Recorded data
********************
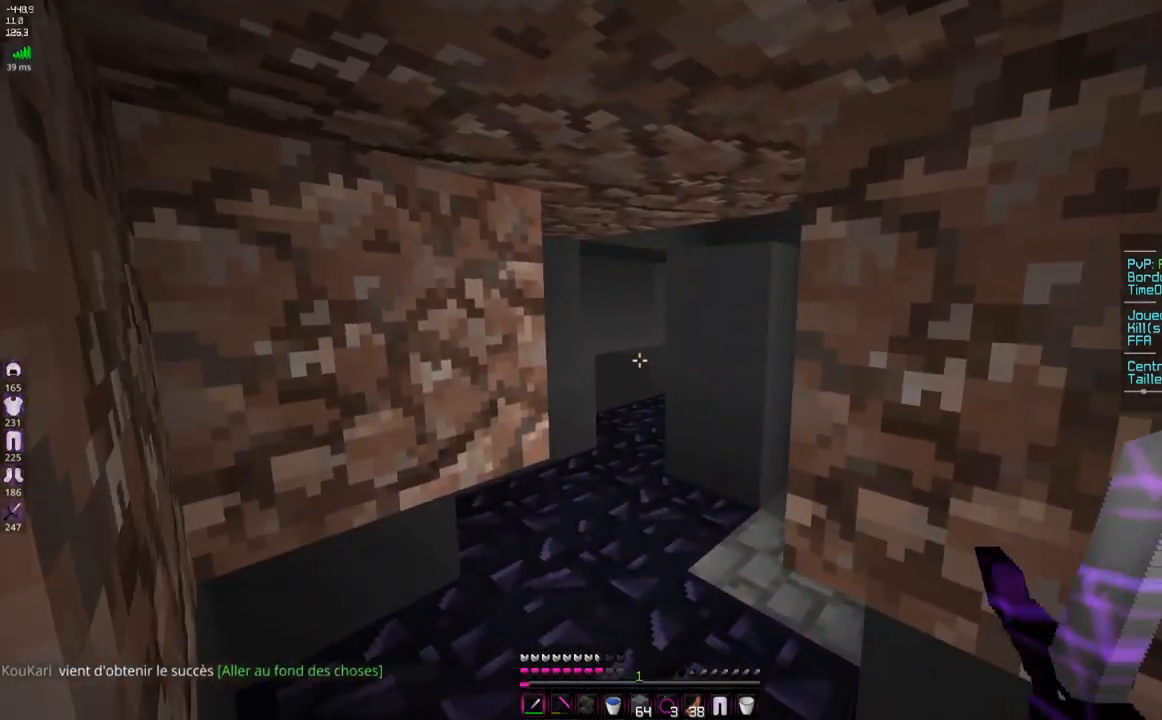
{"keys": ["z"], "mouse": [], "events": [[100, "q", "up"]]}
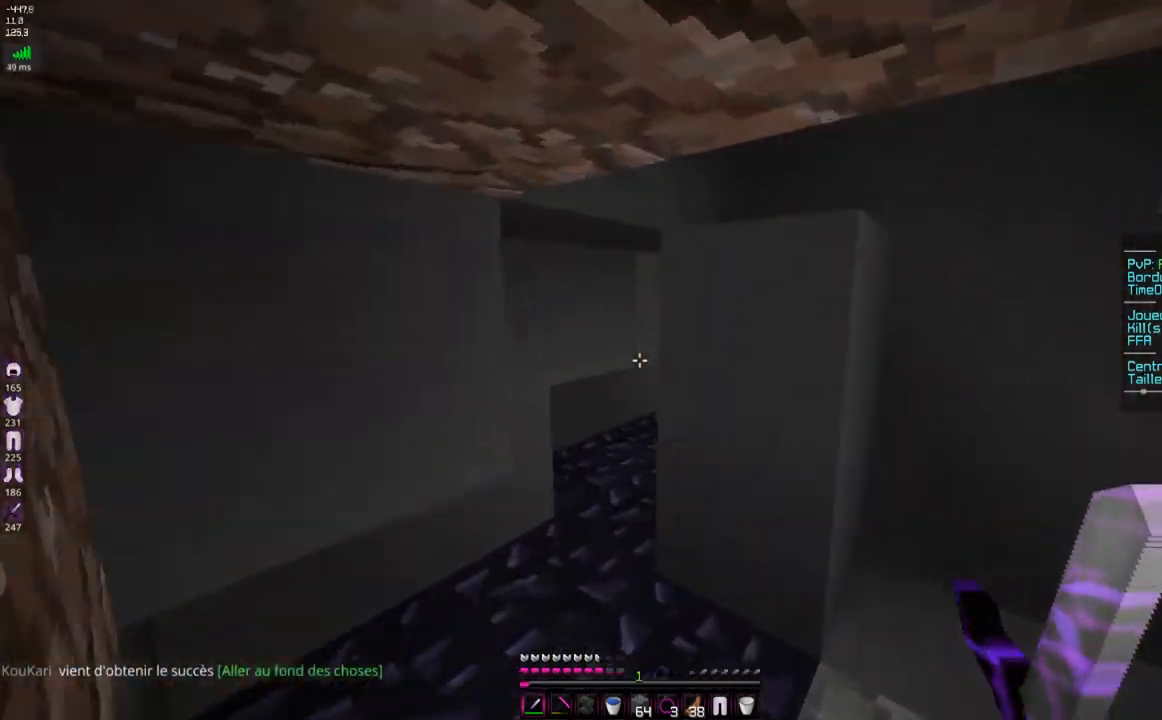
{"keys": ["z"], "mouse": [], "events": [[84, "q", "down"], [351, "z", "up"], [484, "z", "down"], [501, "q", "up"]]}
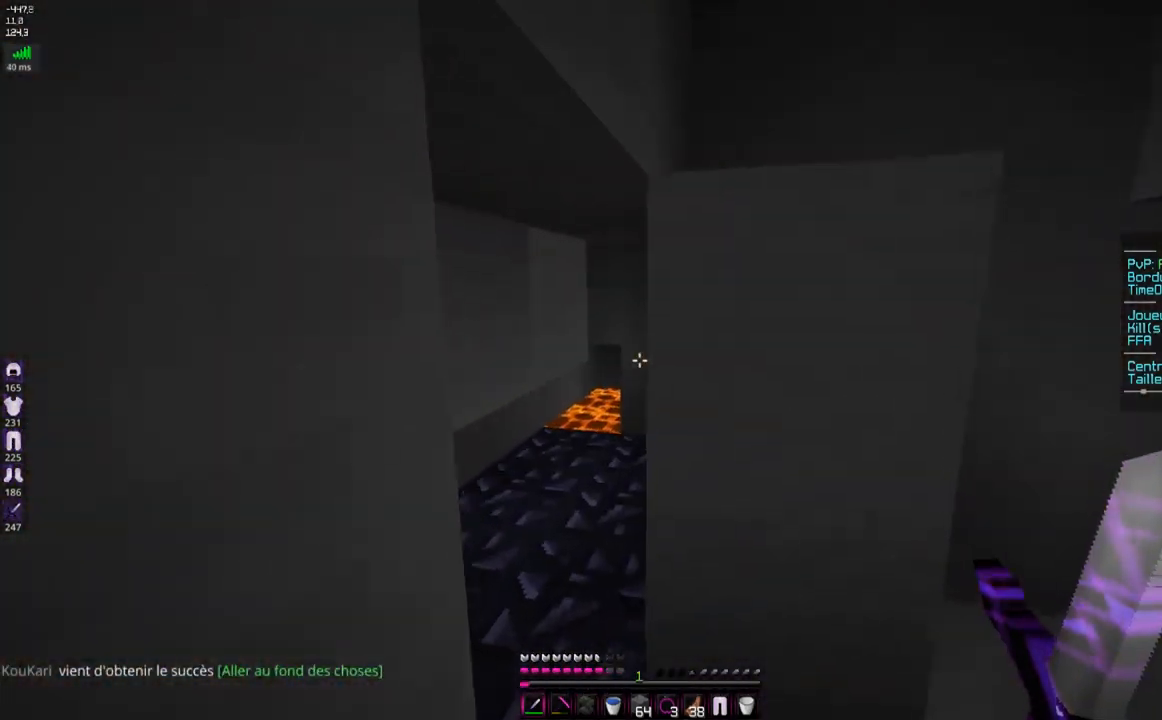
{"keys": ["d", "z"], "mouse": [], "events": [[183, "d", "down"]]}
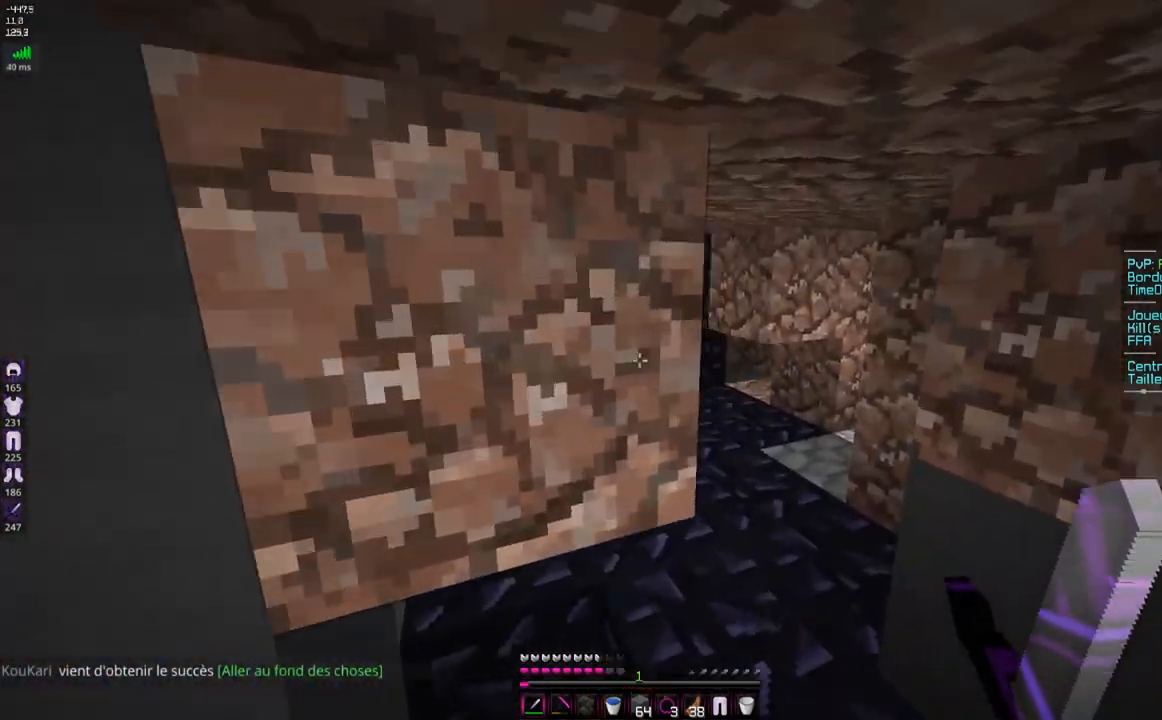
{"keys": ["z"], "mouse": [], "events": [[50, "d", "up"], [117, "d", "down"], [351, "d", "up"]]}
********************
Work instruction
Your answer should reproduce each line of the listing that holds the word "down".

The completed task
{"keys": ["z"], "mouse": [], "events": [[84, "q", "down"], [351, "z", "up"], [484, "z", "down"], [501, "q", "up"]]}
{"keys": ["d", "z"], "mouse": [], "events": [[183, "d", "down"]]}
{"keys": ["z"], "mouse": [], "events": [[50, "d", "up"], [117, "d", "down"], [351, "d", "up"]]}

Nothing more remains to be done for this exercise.